WHAT TO DO: Give the data again exactly as it appears.

+++ RECORDS SUPPLIED +++

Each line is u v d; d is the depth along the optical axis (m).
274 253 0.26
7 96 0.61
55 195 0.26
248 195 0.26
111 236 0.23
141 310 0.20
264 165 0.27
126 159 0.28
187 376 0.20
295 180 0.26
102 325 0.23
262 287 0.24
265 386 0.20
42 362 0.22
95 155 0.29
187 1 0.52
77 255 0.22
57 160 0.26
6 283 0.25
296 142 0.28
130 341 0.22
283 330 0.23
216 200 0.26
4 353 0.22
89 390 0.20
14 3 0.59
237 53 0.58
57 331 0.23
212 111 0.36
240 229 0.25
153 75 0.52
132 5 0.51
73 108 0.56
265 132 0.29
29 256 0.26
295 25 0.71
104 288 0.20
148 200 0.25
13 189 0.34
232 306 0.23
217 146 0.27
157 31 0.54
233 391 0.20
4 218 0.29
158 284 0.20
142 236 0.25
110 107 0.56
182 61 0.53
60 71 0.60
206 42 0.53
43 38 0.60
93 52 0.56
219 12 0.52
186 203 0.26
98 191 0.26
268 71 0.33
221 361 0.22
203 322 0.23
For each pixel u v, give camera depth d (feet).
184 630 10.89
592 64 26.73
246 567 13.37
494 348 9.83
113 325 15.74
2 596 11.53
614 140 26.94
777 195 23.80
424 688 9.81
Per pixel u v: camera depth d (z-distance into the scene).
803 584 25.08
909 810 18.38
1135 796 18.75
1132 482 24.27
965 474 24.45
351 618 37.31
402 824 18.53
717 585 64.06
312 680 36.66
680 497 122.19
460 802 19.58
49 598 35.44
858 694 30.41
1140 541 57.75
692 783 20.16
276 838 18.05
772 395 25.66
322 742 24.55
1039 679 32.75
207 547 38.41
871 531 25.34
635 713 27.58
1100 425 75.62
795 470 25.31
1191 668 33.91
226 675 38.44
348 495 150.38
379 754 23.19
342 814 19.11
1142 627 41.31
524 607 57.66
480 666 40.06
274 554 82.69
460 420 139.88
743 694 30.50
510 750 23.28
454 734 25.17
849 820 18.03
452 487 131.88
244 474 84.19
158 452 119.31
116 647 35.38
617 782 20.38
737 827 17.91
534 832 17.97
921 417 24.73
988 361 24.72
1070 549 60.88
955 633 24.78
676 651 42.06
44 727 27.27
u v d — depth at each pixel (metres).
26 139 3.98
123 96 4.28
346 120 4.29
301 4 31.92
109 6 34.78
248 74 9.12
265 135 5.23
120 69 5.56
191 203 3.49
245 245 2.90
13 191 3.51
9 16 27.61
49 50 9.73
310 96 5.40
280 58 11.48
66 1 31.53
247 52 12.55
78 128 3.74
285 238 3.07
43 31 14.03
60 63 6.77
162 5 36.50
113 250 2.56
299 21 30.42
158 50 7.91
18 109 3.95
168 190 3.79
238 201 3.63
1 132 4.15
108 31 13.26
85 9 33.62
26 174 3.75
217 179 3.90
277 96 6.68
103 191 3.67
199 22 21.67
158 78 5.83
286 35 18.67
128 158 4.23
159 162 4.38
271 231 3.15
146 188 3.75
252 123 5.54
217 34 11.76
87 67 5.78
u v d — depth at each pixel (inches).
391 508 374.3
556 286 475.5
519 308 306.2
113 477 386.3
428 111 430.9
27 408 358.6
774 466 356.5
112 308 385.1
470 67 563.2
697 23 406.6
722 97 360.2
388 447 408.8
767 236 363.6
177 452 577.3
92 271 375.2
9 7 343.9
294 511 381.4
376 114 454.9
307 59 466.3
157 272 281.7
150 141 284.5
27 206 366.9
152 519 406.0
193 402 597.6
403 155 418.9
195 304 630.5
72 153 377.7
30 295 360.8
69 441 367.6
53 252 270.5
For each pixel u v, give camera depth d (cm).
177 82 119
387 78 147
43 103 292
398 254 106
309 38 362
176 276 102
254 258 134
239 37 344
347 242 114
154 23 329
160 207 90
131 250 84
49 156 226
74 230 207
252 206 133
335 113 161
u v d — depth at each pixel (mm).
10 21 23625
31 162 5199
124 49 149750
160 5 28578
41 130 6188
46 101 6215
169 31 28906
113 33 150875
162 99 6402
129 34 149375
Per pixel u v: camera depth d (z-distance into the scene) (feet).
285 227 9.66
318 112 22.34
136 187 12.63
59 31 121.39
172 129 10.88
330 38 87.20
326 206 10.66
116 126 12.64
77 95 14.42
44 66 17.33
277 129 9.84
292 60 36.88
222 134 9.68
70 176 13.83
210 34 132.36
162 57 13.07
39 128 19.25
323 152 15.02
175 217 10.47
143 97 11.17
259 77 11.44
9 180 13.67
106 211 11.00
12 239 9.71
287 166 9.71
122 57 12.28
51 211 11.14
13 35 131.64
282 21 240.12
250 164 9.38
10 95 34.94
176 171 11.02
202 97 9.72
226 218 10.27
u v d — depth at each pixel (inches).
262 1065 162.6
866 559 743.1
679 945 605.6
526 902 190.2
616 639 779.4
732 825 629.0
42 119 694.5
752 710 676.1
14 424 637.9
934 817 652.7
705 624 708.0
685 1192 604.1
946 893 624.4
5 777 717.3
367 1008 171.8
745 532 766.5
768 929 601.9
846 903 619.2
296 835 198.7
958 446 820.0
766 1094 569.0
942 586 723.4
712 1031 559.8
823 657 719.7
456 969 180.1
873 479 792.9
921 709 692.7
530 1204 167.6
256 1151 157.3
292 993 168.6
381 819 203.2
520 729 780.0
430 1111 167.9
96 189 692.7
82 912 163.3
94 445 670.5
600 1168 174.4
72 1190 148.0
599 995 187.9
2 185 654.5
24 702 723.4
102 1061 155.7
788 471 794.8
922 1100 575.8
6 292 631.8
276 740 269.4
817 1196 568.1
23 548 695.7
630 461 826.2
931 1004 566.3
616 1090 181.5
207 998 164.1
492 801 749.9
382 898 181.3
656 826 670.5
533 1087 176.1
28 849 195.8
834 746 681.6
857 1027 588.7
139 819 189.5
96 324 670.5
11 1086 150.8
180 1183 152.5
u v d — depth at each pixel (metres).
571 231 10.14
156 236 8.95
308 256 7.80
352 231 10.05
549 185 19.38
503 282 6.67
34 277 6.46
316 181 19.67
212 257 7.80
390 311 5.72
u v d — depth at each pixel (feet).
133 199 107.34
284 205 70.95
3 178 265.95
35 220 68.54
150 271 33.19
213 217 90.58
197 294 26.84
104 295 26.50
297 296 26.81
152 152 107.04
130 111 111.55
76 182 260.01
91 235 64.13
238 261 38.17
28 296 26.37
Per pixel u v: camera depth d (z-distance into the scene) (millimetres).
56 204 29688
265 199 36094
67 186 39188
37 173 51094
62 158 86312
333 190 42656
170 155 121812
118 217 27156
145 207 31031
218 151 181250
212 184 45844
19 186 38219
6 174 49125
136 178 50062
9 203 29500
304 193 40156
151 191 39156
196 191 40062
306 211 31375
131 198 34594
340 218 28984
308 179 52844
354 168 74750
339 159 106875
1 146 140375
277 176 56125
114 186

+++

TASK ANSWER:
Each line is u v d; d is the depth along the optical axis (m).
274 253 0.26
7 96 0.61
55 195 0.26
248 195 0.26
111 236 0.23
141 310 0.20
264 165 0.27
126 159 0.28
187 376 0.20
295 180 0.26
102 325 0.23
262 287 0.24
265 386 0.20
42 362 0.22
95 155 0.29
187 1 0.52
77 255 0.22
57 160 0.26
6 283 0.25
296 142 0.28
130 341 0.22
283 330 0.23
216 200 0.26
4 353 0.22
89 390 0.20
14 3 0.59
237 53 0.58
57 331 0.23
212 111 0.36
240 229 0.25
153 75 0.52
132 5 0.51
73 108 0.56
265 132 0.29
29 256 0.26
295 25 0.71
104 288 0.20
148 200 0.25
13 189 0.34
232 306 0.23
217 146 0.27
157 31 0.54
233 391 0.20
4 218 0.29
158 284 0.20
142 236 0.25
110 107 0.56
182 61 0.53
60 71 0.60
206 42 0.53
43 38 0.60
93 52 0.56
219 12 0.52
186 203 0.26
98 191 0.26
268 71 0.33
221 361 0.22
203 322 0.23
For each pixel u v, give camera depth d (feet).
184 630 10.89
592 64 26.73
246 567 13.37
494 348 9.83
113 325 15.74
2 596 11.53
614 140 26.94
777 195 23.80
424 688 9.81
Per pixel u v: camera depth d (z-distance into the scene).
803 584 25.08
909 810 18.38
1135 796 18.75
1132 482 24.27
965 474 24.45
351 618 37.31
402 824 18.53
717 585 64.06
312 680 36.66
680 497 122.19
460 802 19.58
49 598 35.44
858 694 30.41
1140 541 57.75
692 783 20.16
276 838 18.05
772 395 25.66
322 742 24.55
1039 679 32.75
207 547 38.41
871 531 25.34
635 713 27.58
1100 425 75.62
795 470 25.31
1191 668 33.91
226 675 38.44
348 495 150.38
379 754 23.19
342 814 19.11
1142 627 41.31
524 607 57.66
480 666 40.06
274 554 82.69
460 420 139.88
743 694 30.50
510 750 23.28
454 734 25.17
849 820 18.03
452 487 131.88
244 474 84.19
158 452 119.31
116 647 35.38
617 782 20.38
737 827 17.91
534 832 17.97
921 417 24.73
988 361 24.72
1070 549 60.88
955 633 24.78
676 651 42.06
44 727 27.27
u v d — depth at each pixel (metres).
26 139 3.98
123 96 4.28
346 120 4.29
301 4 31.92
109 6 34.78
248 74 9.12
265 135 5.23
120 69 5.56
191 203 3.49
245 245 2.90
13 191 3.51
9 16 27.61
49 50 9.73
310 96 5.40
280 58 11.48
66 1 31.53
247 52 12.55
78 128 3.74
285 238 3.07
43 31 14.03
60 63 6.77
162 5 36.50
113 250 2.56
299 21 30.42
158 50 7.91
18 109 3.95
168 190 3.79
238 201 3.63
1 132 4.15
108 31 13.26
85 9 33.62
26 174 3.75
217 179 3.90
277 96 6.68
103 191 3.67
199 22 21.67
158 78 5.83
286 35 18.67
128 158 4.23
159 162 4.38
271 231 3.15
146 188 3.75
252 123 5.54
217 34 11.76
87 67 5.78
u v d — depth at each pixel (inches).
391 508 374.3
556 286 475.5
519 308 306.2
113 477 386.3
428 111 430.9
27 408 358.6
774 466 356.5
112 308 385.1
470 67 563.2
697 23 406.6
722 97 360.2
388 447 408.8
767 236 363.6
177 452 577.3
92 271 375.2
9 7 343.9
294 511 381.4
376 114 454.9
307 59 466.3
157 272 281.7
150 141 284.5
27 206 366.9
152 519 406.0
193 402 597.6
403 155 418.9
195 304 630.5
72 153 377.7
30 295 360.8
69 441 367.6
53 252 270.5
For each pixel u v, give camera depth d (cm).
177 82 119
387 78 147
43 103 292
398 254 106
309 38 362
176 276 102
254 258 134
239 37 344
347 242 114
154 23 329
160 207 90
131 250 84
49 156 226
74 230 207
252 206 133
335 113 161
u v d — depth at each pixel (mm).
10 21 23625
31 162 5199
124 49 149750
160 5 28578
41 130 6188
46 101 6215
169 31 28906
113 33 150875
162 99 6402
129 34 149375
Per pixel u v: camera depth d (z-distance into the scene) (feet).
285 227 9.66
318 112 22.34
136 187 12.63
59 31 121.39
172 129 10.88
330 38 87.20
326 206 10.66
116 126 12.64
77 95 14.42
44 66 17.33
277 129 9.84
292 60 36.88
222 134 9.68
70 176 13.83
210 34 132.36
162 57 13.07
39 128 19.25
323 152 15.02
175 217 10.47
143 97 11.17
259 77 11.44
9 180 13.67
106 211 11.00
12 239 9.71
287 166 9.71
122 57 12.28
51 211 11.14
13 35 131.64
282 21 240.12
250 164 9.38
10 95 34.94
176 171 11.02
202 97 9.72
226 218 10.27
u v d — depth at each pixel (inches).
262 1065 162.6
866 559 743.1
679 945 605.6
526 902 190.2
616 639 779.4
732 825 629.0
42 119 694.5
752 710 676.1
14 424 637.9
934 817 652.7
705 624 708.0
685 1192 604.1
946 893 624.4
5 777 717.3
367 1008 171.8
745 532 766.5
768 929 601.9
846 903 619.2
296 835 198.7
958 446 820.0
766 1094 569.0
942 586 723.4
712 1031 559.8
823 657 719.7
456 969 180.1
873 479 792.9
921 709 692.7
530 1204 167.6
256 1151 157.3
292 993 168.6
381 819 203.2
520 729 780.0
430 1111 167.9
96 189 692.7
82 912 163.3
94 445 670.5
600 1168 174.4
72 1190 148.0
599 995 187.9
2 185 654.5
24 702 723.4
102 1061 155.7
788 471 794.8
922 1100 575.8
6 292 631.8
276 740 269.4
817 1196 568.1
23 548 695.7
630 461 826.2
931 1004 566.3
616 1090 181.5
207 998 164.1
492 801 749.9
382 898 181.3
656 826 670.5
533 1087 176.1
28 849 195.8
834 746 681.6
857 1027 588.7
139 819 189.5
96 324 670.5
11 1086 150.8
180 1183 152.5
u v d — depth at each pixel (metres).
571 231 10.14
156 236 8.95
308 256 7.80
352 231 10.05
549 185 19.38
503 282 6.67
34 277 6.46
316 181 19.67
212 257 7.80
390 311 5.72
u v d — depth at each pixel (feet).
133 199 107.34
284 205 70.95
3 178 265.95
35 220 68.54
150 271 33.19
213 217 90.58
197 294 26.84
104 295 26.50
297 296 26.81
152 152 107.04
130 111 111.55
76 182 260.01
91 235 64.13
238 261 38.17
28 296 26.37
Per pixel u v: camera depth d (z-distance into the scene) (millimetres).
56 204 29688
265 199 36094
67 186 39188
37 173 51094
62 158 86312
333 190 42656
170 155 121812
118 217 27156
145 207 31031
218 151 181250
212 184 45844
19 186 38219
6 174 49125
136 178 50062
9 203 29500
304 193 40156
151 191 39156
196 191 40062
306 211 31375
131 198 34594
340 218 28984
308 179 52844
354 168 74750
339 159 106875
1 146 140375
277 176 56125
114 186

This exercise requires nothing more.